Eli açıklığın böylesine ne denir?

Hasan KAYA

Geçtiğimiz günlerde Trump denen zavallının Kudüs’ü israilli teröristlere lütfetmesi ve akabinde müslümanların vahdet yolunda ilerleme kat etmeleri,  siyasi kesimlerin üzerlerine düşeni yapmaya çalışmaları ve en son İslam İşbirliği Teşkilatının kararları ve birleşmiş milletlerdeki oylama neticesinde dünyada büyük şeytan ABD ve İsrail teröristlerinin yalnız kaldıkları gibi bir görüntünün konuşulmasını ve insanların buna ciddi noktada inanmaları yeni oyunlara gebe bir durumu çağrıştırıyor.
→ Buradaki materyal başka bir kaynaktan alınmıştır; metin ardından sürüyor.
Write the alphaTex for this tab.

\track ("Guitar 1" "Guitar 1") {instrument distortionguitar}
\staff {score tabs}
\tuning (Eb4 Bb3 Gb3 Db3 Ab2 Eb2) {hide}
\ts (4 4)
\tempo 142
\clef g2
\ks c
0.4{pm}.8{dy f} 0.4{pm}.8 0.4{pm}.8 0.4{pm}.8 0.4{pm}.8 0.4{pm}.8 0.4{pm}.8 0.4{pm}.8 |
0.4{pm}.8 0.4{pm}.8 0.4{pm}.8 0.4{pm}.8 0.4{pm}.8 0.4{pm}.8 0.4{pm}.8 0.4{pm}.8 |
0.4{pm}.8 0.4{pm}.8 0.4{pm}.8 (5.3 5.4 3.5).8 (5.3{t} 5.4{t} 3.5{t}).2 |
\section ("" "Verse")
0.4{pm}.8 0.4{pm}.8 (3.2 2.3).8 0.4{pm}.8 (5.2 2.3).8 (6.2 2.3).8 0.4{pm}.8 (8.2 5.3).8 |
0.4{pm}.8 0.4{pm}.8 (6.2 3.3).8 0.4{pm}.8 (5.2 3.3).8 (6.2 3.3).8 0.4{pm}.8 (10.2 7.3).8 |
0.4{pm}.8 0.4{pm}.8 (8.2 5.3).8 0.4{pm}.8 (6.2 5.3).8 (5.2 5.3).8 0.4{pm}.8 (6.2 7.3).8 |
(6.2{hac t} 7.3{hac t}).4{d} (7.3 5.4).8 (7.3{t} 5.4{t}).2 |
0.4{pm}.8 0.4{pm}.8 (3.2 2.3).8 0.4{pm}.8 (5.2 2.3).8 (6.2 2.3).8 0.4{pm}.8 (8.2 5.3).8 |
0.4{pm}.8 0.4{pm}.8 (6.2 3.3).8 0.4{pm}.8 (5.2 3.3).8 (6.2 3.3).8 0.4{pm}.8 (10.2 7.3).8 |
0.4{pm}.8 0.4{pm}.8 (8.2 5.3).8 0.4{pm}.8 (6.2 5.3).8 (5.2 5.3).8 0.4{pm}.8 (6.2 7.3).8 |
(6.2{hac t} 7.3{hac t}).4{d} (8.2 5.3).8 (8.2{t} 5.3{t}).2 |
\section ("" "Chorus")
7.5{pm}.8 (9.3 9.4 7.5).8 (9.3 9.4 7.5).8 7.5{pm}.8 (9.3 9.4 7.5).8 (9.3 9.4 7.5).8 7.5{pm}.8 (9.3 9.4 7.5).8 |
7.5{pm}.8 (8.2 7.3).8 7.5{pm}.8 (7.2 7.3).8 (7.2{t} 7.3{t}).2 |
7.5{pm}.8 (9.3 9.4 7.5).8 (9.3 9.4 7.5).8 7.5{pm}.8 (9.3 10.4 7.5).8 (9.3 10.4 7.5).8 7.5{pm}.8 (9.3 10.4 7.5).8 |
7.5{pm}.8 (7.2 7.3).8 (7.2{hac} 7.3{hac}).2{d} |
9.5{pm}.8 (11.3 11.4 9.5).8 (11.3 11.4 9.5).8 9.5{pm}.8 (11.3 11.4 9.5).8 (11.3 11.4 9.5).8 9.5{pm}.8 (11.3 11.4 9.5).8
Tabi müslümanların birleşmeleri, tek vücut olmaları, mukaddes değerlerine dil uzatmaya kalkan şeytani güçlere karşı göstermiş oldukları tablo olması gereken ve takdir edilmeye layık.

Lakin müslüman ümmetin büyük şeytan ABD ve terörist evladı israil in yürürlüğe koyabileceği büyük oyunlara dikkat etmeleri aşırı derecede önem arz ediyor. Karşımızda fesat çıkarmada ve oyunlar tezgâhlamada ne kadar büyük bir şeytani güruhun olduğunu unutmamalıyız! Kudüs konusunda birleşen ümmeti paramparça edebilecek oyunlara karşı çok dikkat etmeliyiz. Arap baharı diye başlayan rüzgârı Arap zehirlenmesine çeviren ve daha büyük kangrenlere çeviren bir şeytani güruhla karşı karşıyayız. Türkiye’de yakın zamanda FETÖ yapılanmasıyla neler yaptıklarına şahit olduk. Esasta son darbe girişiminin başarısız sonuçlanmış görünmesi lakin insanları dini birçok olguya karşı kin ve nefrete itmiş olması şeytani güçler için yabana atılmayacak kazanımlardır. Bu gibi hadiselerde sevinirken biraz daha düşünmemiz gerektiğini görüyoruz. 

İnat ve hainlikte, zulüm ve fesatta hiçbir şeyden çekinmeyen bu şeytani kesimin yeni oyunlarına karşı azami dikkatli olmalıyız. Hele bizim kazandığımızı sandığımız bazı konularda kendilerine kazanç sağlamada çok sinsi olan karşı tarafı asla küçümsememeliyiz. Bizler en ufak olumluluğu dahi hoşnutlukla karşılıyoruz,   hakkımızdır sevinelim. Fakat şu da var ki thedor herzl gibi bir siyonistin sırf kendilerine vadettikleri topraklara gömülmek için cesedini elli yıl topraksız bırakmaları ne kadar zor bir düşmanla karşı karşıya olduğumuzu daha iyi anlatıyordur.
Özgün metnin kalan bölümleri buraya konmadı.